TASK TO COMPLETE —
Out of the lines below, please list those that hold the string "States".

[Records excerpted from a collection]
────

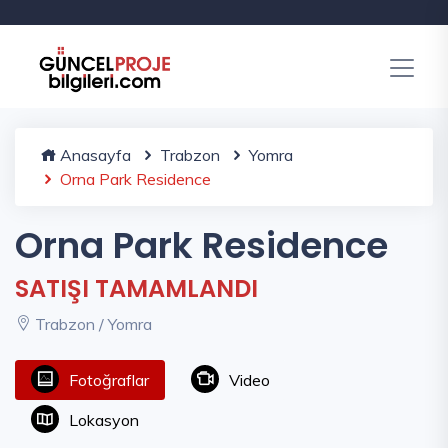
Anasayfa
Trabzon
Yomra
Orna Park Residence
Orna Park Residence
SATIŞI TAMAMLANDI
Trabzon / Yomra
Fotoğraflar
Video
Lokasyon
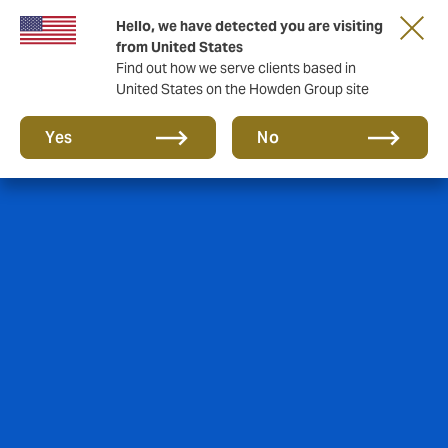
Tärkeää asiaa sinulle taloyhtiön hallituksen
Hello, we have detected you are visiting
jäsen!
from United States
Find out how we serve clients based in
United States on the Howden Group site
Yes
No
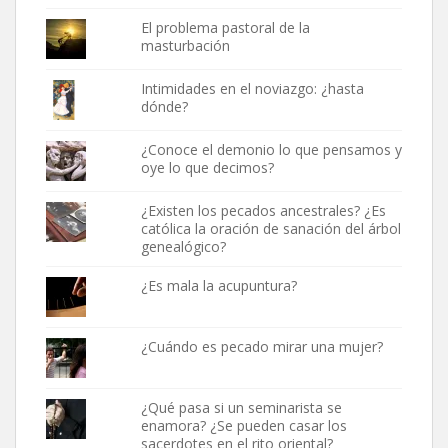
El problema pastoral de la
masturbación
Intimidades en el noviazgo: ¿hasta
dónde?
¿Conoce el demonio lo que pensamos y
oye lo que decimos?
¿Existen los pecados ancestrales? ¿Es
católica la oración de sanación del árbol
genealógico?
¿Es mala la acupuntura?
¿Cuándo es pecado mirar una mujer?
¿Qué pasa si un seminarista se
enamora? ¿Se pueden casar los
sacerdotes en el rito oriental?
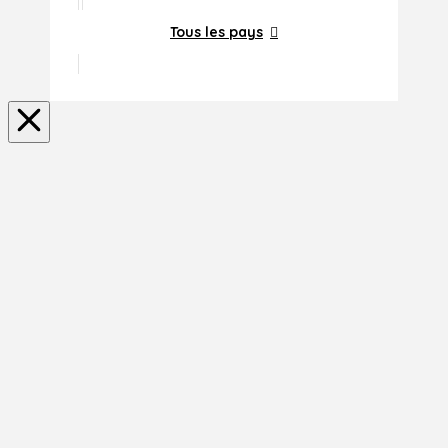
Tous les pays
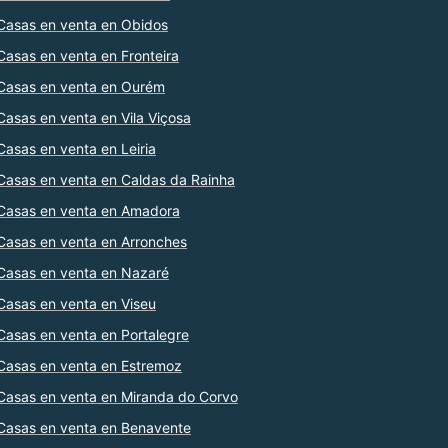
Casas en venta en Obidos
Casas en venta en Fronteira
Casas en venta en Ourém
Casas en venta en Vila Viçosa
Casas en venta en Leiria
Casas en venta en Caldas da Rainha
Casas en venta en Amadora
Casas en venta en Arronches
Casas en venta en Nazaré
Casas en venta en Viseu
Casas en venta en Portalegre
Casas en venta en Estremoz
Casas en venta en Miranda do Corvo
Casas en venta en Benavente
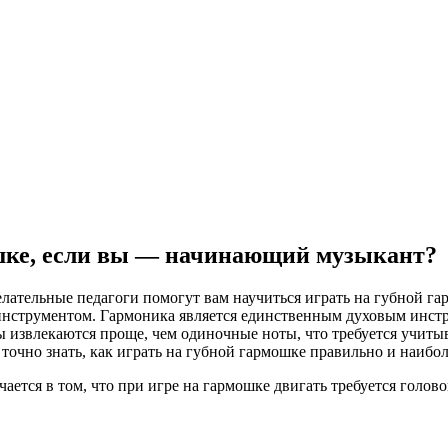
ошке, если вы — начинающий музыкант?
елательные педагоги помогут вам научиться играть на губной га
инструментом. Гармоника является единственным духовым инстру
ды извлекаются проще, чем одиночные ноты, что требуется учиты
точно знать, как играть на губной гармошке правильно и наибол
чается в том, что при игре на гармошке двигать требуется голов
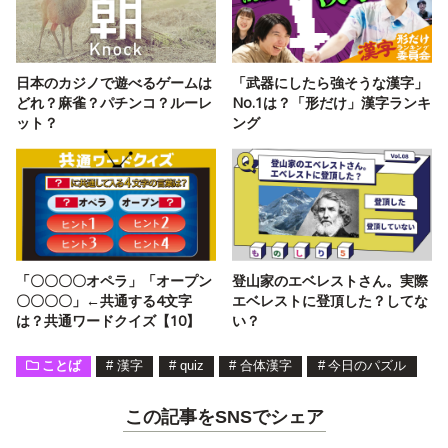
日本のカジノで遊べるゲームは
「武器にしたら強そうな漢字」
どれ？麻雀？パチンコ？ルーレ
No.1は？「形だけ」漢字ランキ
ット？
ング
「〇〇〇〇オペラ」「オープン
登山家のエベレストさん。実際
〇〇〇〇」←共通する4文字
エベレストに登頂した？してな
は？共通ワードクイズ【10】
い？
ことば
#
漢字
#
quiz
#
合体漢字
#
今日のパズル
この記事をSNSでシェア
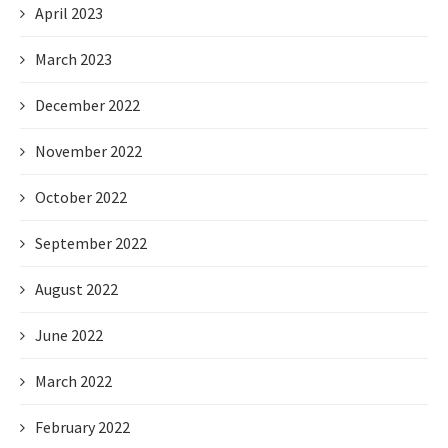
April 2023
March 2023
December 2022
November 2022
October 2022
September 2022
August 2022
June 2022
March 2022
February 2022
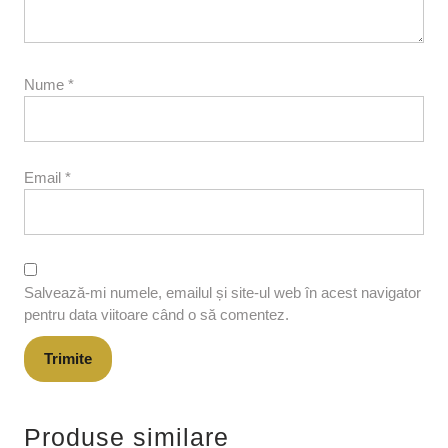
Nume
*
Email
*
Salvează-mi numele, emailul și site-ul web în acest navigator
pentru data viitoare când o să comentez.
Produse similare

────

ANSWER TO THE PROBLEM —
from United States
United States on the Howden Group site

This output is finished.